Liana Hadarean ( New York University )
The Satisfiability Modulo Theories (SMT) problem is a generalization of the Boolean satisfiability problem to first-order logic. SMT solvers are now at the forefront of automated reasoning and they are increasingly used in a number of diverse applications. In this talk I will first present a new decision procedure for the theory of fixed-width bit-vectors, and then describe an application of SMT techniques to verifying compiler transformations.

Most SMT solvers decide bit-vector constraints via eager reduction to propositional logic after first applying powerful word-level rewrite techniques. While often efficient in practice, this method does not scale on problems for which top-level rewrites cannot reduce the problem size sufficiently. We present a lazy solver that targets such problems by maintaining the word-level structure during search. This approach also enables efficient combination with the theory of arrays using variants of the Nelson-Oppen combination procedure.

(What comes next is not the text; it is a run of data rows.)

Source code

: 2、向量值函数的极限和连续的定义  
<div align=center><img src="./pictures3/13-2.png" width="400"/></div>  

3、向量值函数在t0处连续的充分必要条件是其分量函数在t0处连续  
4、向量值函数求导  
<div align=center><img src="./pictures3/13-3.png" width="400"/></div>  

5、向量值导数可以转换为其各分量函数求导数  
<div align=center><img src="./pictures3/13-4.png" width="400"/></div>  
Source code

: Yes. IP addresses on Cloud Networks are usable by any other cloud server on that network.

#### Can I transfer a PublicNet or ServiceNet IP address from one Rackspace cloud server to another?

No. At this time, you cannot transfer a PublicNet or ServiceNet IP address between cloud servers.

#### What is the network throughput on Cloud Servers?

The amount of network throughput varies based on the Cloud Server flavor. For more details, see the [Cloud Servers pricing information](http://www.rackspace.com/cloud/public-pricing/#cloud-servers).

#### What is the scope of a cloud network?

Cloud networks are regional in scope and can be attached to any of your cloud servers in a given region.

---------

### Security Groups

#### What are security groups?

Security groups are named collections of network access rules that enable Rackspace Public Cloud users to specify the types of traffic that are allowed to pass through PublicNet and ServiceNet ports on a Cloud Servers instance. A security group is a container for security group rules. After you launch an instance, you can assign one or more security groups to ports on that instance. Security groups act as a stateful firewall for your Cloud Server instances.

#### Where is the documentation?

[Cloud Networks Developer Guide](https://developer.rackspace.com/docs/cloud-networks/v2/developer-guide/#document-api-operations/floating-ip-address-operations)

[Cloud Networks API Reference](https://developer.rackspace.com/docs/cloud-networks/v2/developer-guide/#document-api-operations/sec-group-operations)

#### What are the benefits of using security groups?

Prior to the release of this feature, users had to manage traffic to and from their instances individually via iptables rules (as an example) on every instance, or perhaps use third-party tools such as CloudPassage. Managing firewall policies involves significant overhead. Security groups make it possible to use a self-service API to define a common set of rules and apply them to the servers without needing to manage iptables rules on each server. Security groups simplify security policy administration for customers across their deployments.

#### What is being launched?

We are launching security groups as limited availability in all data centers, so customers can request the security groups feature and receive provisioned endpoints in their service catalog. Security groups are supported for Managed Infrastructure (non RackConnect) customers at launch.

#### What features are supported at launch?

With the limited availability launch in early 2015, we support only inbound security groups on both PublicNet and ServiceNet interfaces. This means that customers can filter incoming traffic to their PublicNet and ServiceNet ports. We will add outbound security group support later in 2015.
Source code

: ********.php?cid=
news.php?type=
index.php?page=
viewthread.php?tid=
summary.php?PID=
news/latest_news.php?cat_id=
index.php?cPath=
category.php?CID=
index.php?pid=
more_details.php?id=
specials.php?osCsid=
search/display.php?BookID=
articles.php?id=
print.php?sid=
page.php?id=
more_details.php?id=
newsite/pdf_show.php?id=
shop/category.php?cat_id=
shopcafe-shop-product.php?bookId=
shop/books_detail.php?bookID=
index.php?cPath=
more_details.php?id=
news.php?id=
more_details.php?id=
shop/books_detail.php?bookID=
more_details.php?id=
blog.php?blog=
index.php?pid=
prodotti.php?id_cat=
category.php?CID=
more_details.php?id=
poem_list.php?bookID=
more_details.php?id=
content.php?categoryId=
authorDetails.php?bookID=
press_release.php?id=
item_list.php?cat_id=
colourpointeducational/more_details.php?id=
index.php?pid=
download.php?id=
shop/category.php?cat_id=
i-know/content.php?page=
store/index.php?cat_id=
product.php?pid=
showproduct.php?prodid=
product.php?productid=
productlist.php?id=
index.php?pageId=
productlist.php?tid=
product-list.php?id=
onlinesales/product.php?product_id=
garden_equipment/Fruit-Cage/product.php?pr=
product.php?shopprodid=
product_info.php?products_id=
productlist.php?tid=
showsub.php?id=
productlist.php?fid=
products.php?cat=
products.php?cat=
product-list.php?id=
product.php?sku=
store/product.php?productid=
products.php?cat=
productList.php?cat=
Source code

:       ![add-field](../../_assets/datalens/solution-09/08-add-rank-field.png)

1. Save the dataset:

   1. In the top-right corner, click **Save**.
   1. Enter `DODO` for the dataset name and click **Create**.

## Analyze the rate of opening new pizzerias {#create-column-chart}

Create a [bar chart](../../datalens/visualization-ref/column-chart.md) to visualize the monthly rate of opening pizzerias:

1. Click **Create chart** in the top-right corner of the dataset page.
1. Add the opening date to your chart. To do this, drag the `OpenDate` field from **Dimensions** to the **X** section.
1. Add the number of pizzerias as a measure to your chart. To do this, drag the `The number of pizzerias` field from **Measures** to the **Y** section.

The combination of the array and bit-vector theories offers a natural way of encoding the semantics of compiler intermediate representation languages. We show how to integrate an SMT solver with a compiler to build a “self-certifying” compiler: a compiler that generates a verifiable justification for its own correctness on every run. Our compiler produces as justification a refinement relation between the source and target programs of every optimization step. This “witness” relation is produced by an auxiliary witness generator, and is untrusted: its correctness is checked by an external SMT solver. Our implementation is based on the LLVM compiler: we have written generators for a number of intra-procedural optimizations. Preliminary results suggest the overhead of witness generation and checking make this approach practical.

Speaker bio

Liana Hadarean is currently a PhD student at New York University, advised by professor Clark Barrett. Her main area of research is in the field of Satisfiability Modulo Theories (SMT) and applications. She is particularly interested in the theory of fixed-witdh bit-vectors. She is one of the developers of the CVC4 SMT solver.